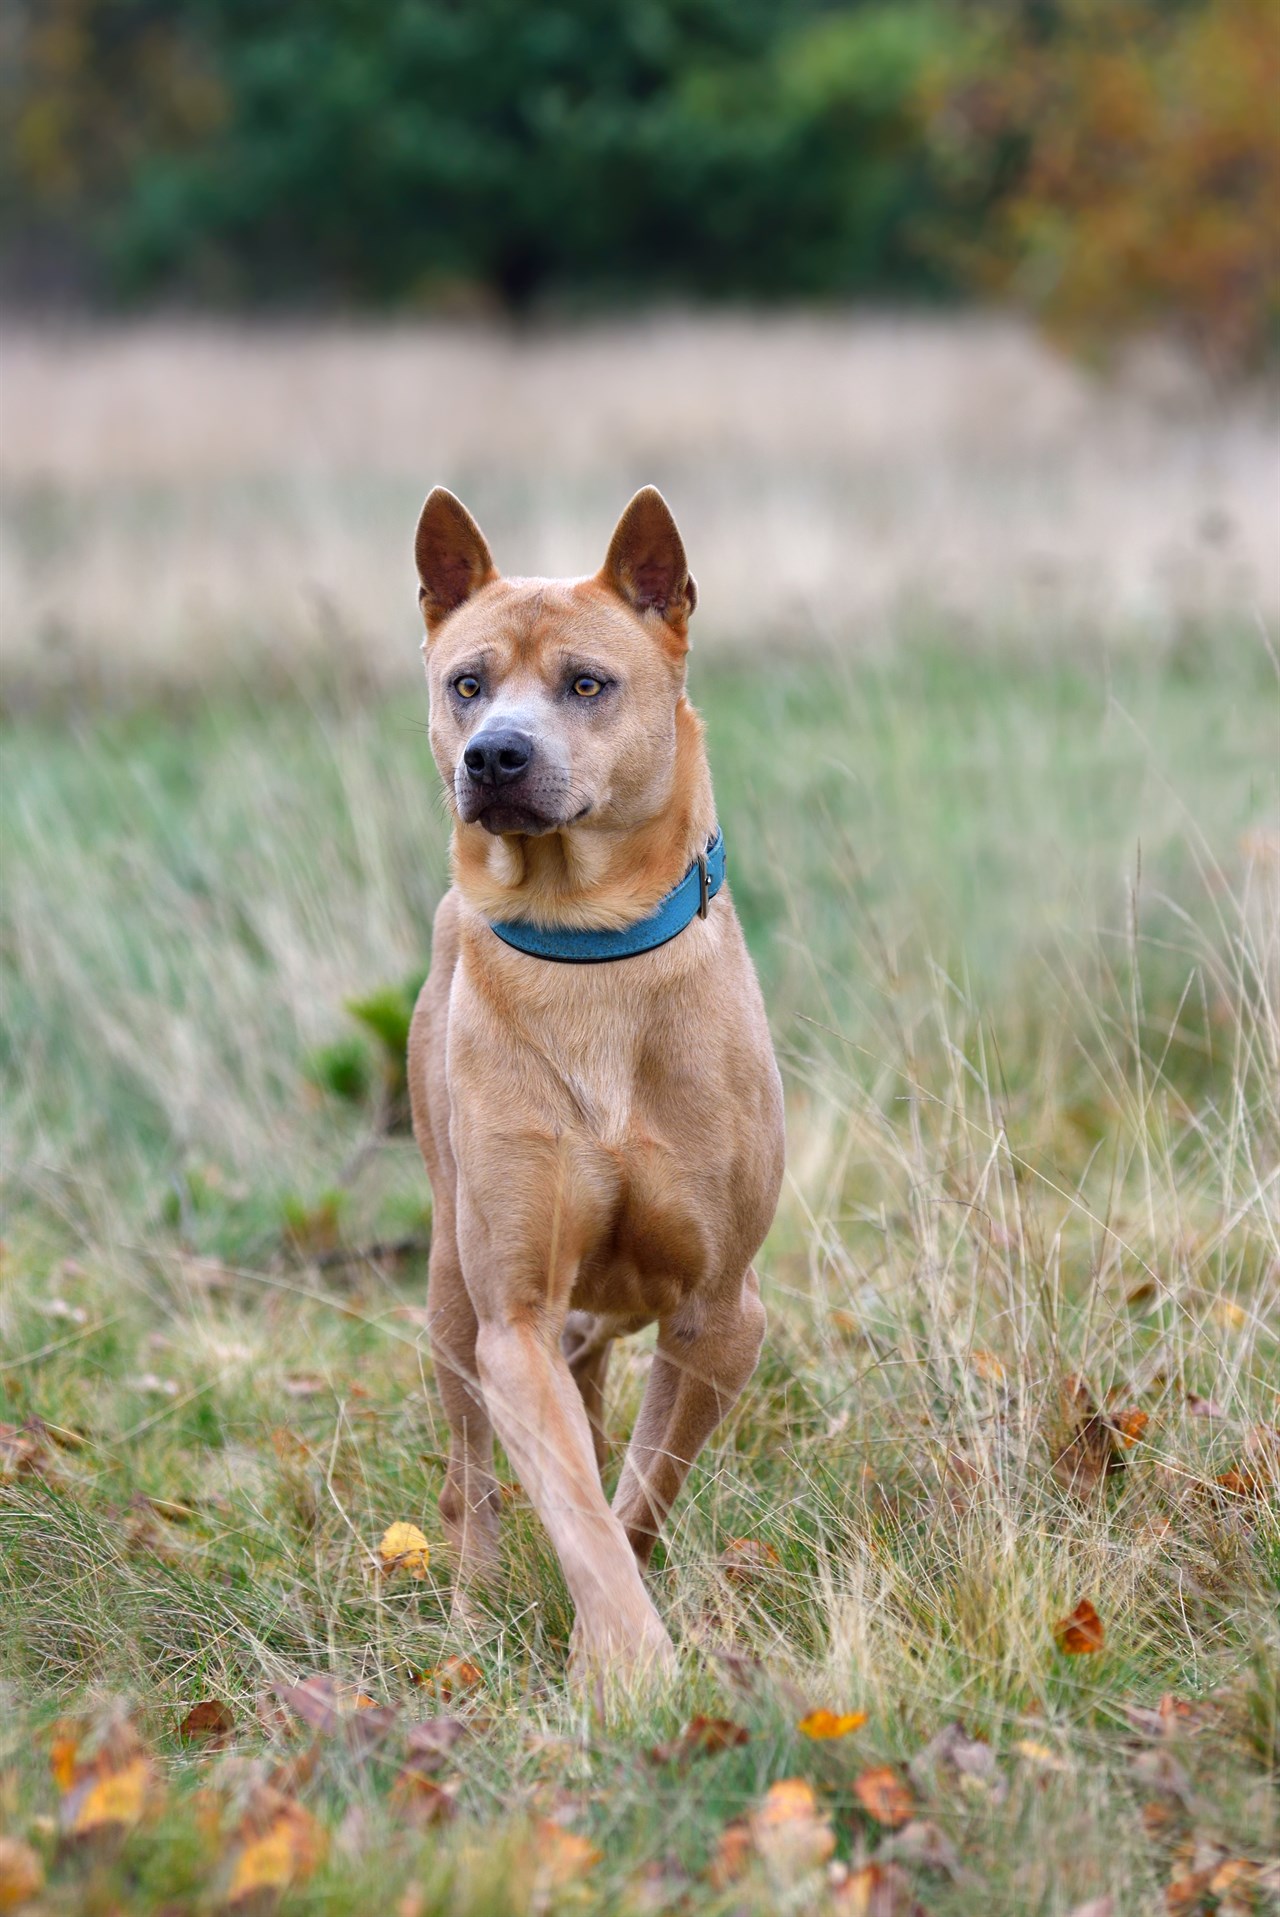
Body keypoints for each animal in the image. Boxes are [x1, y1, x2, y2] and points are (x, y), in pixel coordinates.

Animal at [410, 486, 785, 1671]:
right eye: (466, 683)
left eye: (587, 683)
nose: (493, 756)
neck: (588, 945)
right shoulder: (514, 1317)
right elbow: (577, 1505)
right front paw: (625, 1666)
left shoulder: (722, 1312)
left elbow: (644, 1490)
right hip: (450, 1286)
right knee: (470, 1472)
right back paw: (473, 1601)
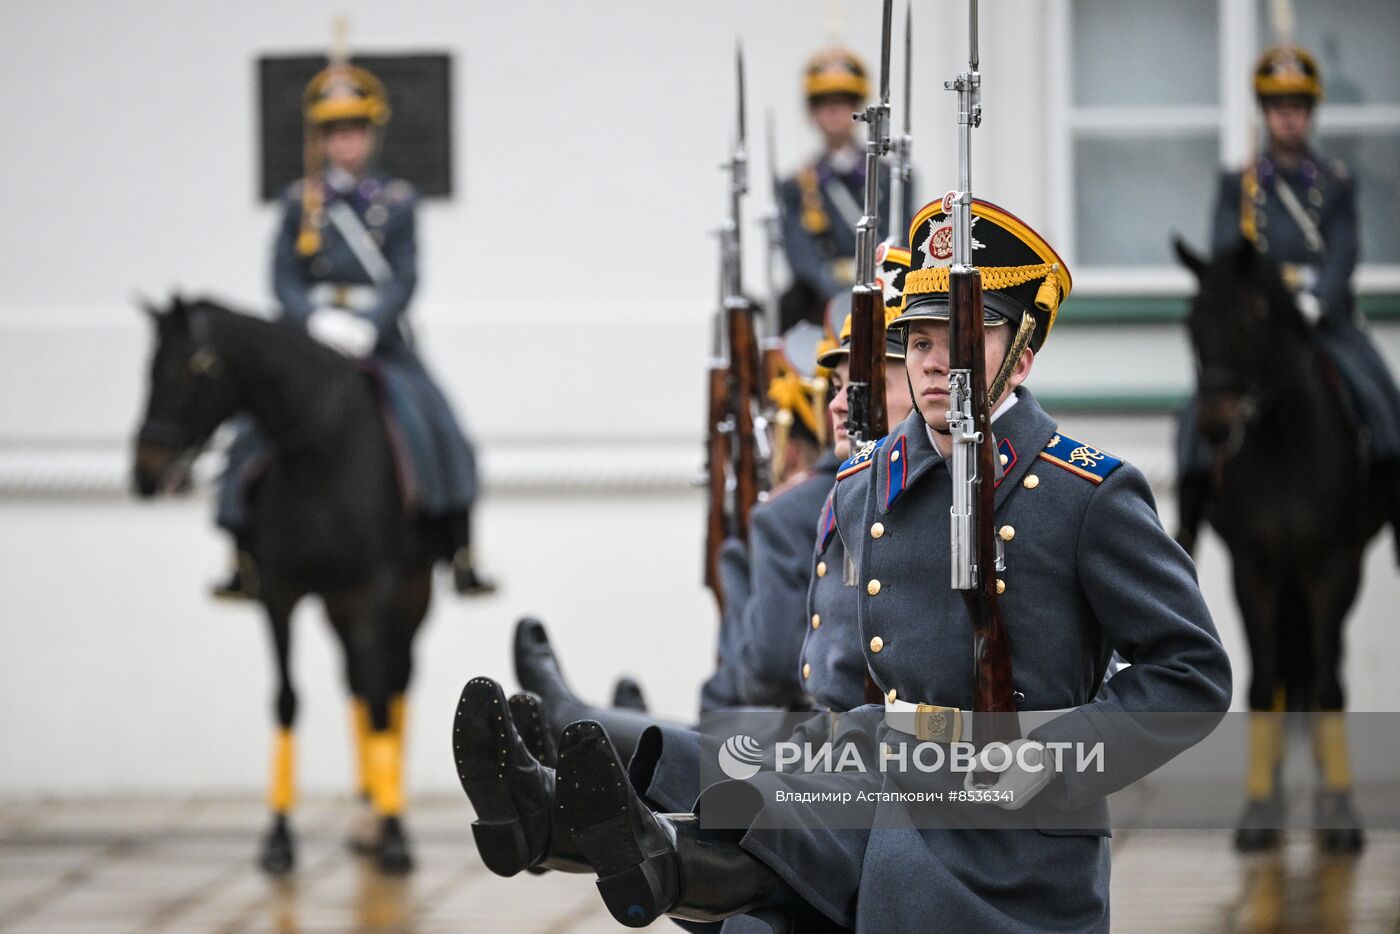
════════════════════
How to complete this task:
For each record above, write it out exactly and omit any picture.

Task answer:
Body keypoints for each animal in the image. Boxes are [x1, y1, x2, y2] and points are (x, y), in pixel coordinates.

Animal at [410, 486, 785, 1671]:
right eye: (466, 683)
left eye: (587, 683)
nose: (493, 756)
neck: (588, 945)
right shoulder: (514, 1317)
right elbow: (577, 1505)
right front paw: (625, 1666)
left shoulder: (722, 1312)
left elbow: (644, 1490)
right hip: (450, 1286)
right knee: (470, 1472)
right back paw: (473, 1601)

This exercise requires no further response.